Como explica o site Science Alert, uma superlua acontece quando a fase da Lua Cheia coincide com o momento em que a Lua está no seu perigeu, isto é, quando o satélite natural se encontra no ponto da sua órbita mais próximo da Terra.
No caso da superlua deste sábado, a Lua estará a 362.312 km de distância e a proximidade contribuirá com um tamanho e luminosidade a terem (para quem observa da Terra) aumentos de 14% e de 30% (respetivamente).

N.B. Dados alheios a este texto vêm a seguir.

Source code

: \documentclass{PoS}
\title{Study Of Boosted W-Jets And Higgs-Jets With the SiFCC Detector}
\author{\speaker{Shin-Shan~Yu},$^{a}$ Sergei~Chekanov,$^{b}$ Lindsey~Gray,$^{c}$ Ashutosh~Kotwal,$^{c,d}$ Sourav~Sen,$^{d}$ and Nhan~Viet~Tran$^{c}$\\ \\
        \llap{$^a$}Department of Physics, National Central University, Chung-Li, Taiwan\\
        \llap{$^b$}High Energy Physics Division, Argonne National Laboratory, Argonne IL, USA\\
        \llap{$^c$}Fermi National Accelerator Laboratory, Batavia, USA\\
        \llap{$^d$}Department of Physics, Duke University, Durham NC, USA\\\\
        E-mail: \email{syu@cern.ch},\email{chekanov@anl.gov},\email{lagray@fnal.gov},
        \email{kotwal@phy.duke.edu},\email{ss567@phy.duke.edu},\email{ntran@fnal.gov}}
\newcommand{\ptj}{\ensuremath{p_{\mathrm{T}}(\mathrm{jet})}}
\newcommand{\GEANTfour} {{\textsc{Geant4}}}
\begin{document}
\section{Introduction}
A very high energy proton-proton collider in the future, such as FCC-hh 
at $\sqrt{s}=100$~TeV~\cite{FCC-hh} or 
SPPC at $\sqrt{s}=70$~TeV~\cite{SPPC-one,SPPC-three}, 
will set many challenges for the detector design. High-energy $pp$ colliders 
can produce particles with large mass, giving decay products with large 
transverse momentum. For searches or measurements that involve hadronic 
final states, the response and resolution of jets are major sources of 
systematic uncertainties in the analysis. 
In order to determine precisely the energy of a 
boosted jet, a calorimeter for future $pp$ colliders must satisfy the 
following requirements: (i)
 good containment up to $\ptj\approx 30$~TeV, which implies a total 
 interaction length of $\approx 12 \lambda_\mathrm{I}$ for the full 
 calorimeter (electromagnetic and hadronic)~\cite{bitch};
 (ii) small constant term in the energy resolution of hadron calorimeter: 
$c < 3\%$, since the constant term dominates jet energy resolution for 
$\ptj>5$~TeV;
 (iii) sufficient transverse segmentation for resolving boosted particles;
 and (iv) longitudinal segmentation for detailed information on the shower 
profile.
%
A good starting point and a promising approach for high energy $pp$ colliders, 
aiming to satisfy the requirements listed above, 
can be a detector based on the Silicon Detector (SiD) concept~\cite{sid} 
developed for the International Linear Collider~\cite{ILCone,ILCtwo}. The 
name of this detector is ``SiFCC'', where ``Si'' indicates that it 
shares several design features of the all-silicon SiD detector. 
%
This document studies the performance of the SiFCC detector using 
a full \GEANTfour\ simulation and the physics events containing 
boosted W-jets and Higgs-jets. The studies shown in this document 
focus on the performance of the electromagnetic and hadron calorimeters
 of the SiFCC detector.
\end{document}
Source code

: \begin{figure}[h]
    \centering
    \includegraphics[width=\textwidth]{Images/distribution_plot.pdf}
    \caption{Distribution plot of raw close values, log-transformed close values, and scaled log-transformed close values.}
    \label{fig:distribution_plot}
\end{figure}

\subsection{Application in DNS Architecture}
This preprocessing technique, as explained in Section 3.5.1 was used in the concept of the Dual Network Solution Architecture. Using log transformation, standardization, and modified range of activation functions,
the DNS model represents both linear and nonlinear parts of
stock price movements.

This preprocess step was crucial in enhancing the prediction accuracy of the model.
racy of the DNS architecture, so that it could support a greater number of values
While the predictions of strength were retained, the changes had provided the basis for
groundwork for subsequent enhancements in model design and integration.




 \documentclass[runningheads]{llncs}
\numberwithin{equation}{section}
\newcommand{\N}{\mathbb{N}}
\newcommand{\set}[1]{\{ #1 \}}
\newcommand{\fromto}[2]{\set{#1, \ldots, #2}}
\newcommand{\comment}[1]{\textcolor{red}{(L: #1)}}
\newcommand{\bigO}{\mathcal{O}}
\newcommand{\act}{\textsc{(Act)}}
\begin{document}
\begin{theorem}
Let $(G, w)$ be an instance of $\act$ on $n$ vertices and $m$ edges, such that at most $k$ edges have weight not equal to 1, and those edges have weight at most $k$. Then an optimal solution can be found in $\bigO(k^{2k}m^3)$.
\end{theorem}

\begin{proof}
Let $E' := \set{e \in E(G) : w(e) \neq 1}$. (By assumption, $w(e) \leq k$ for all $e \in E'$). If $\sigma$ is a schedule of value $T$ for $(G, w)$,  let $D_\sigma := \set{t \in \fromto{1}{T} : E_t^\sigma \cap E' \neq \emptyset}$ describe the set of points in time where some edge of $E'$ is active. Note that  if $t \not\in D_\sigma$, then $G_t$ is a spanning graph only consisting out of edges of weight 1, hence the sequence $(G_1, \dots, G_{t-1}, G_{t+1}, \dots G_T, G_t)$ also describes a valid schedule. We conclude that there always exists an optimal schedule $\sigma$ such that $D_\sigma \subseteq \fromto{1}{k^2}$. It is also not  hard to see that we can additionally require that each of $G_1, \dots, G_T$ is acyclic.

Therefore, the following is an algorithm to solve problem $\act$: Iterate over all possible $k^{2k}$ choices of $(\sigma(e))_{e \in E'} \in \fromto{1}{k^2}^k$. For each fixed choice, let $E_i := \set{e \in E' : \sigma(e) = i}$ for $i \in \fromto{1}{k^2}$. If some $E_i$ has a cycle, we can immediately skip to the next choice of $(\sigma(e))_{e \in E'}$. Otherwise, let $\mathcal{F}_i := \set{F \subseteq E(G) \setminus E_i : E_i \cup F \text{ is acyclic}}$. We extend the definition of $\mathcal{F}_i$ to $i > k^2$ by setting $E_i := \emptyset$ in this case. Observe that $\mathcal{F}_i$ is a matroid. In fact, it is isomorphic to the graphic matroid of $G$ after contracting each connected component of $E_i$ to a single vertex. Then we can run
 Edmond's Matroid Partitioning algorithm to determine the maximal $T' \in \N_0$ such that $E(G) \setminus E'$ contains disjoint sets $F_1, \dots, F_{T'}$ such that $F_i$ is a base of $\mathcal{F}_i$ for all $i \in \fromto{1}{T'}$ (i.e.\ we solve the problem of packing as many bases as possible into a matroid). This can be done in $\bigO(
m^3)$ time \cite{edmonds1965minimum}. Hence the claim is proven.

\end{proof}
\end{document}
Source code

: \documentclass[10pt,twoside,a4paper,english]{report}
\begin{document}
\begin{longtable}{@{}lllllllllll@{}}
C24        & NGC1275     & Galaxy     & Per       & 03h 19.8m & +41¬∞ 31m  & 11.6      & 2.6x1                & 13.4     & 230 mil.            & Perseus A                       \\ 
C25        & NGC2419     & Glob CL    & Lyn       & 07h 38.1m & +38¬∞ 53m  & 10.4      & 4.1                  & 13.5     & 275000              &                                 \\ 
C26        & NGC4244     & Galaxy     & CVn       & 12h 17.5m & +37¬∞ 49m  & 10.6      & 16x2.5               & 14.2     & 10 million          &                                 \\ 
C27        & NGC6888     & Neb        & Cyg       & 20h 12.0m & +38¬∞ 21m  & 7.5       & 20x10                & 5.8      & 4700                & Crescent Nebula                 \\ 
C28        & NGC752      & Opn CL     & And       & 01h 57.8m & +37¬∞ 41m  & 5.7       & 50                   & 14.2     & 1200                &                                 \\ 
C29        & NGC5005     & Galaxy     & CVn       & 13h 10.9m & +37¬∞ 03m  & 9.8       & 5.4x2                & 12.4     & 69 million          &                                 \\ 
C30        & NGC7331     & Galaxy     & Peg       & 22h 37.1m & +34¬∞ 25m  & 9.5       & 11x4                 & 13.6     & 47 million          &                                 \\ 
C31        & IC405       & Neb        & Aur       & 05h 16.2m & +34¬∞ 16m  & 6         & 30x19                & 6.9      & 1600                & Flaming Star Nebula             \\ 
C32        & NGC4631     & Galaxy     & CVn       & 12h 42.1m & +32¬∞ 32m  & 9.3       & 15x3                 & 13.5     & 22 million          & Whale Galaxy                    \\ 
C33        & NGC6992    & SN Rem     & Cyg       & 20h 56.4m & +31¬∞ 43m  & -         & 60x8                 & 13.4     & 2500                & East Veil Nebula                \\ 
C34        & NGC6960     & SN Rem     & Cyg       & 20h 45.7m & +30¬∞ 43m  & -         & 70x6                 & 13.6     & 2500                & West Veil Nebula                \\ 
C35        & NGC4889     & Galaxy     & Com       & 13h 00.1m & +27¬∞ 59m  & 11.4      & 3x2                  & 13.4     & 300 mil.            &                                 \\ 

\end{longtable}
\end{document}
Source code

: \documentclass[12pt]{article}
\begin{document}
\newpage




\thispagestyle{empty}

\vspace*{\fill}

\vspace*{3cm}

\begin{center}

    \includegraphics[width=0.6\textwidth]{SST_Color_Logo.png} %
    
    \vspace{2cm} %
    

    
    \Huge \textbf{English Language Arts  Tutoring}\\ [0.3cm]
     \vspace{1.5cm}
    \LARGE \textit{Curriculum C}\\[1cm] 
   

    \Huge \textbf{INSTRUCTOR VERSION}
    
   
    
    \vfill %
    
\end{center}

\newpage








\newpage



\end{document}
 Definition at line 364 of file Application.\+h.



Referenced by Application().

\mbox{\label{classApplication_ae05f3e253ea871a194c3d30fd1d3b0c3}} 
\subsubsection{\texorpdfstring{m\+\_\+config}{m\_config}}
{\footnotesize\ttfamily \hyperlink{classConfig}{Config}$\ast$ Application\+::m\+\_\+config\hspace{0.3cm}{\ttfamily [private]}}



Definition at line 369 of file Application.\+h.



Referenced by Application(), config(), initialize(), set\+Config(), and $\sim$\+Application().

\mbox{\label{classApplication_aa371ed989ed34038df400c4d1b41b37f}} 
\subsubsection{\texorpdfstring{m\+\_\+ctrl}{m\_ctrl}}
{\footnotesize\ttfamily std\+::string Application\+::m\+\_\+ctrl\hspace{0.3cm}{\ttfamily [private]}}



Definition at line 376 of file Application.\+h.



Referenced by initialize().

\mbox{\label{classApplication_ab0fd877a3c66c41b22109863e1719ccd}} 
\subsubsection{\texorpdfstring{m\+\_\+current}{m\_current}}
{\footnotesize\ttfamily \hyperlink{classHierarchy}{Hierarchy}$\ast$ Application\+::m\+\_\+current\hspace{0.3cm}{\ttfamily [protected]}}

Sobre esta superlua, sabe-se que nos EUA é conhecida como Lua do Lobo. As origens desta categorização derivam dos nativos americano, referindo-se a uma altura em que os uivos de lobos eram ouvidos com maior frequência.
Sublinhar também que a próxima superlua só está prevista para novembro de 2026, por isso recomendamos que aproveite esta primeira superlua do ano. Os primeiros momentos após o pôr do sol será a melhor altura para observar o fenómeno.
Terra também se encontra no seu periélio
A Terra cruza às 17:00 de sábado o ponto da sua órbita em que se encontra mais próxima do Sol, designado de periélio, quando estará a 147.099.894 quilómetros do "Astro Rei", segundo o site EarthSky.
órbita elíptica da Terra em torno do Sol explica o periélio - palavra com raiz grega formada por peri, que significa perto, e helios, que significa sol -- que ocorre em janeiro. O afélio, o ponto de maior distância, quando o planeta está mais afastado da estrela central do sistema solar, acontece no início de julho.
A distância média da Terra em relação ao Sol é de 150 milhões de quilómetros, encontrando-se agora "cerca de 3% mais perto (...) aproximadamente 2,5 milhões de quilómetros".
Quando a Terra se aproxima mais do Sol está a mover-se mais rapidamente na sua órbita, deslocando-se nesta altura a quase 30,5 quilómetros por segundo (km/s), "cerca de 1 km/s mais depressa do que quando está mais afastada do Sol, no início de julho".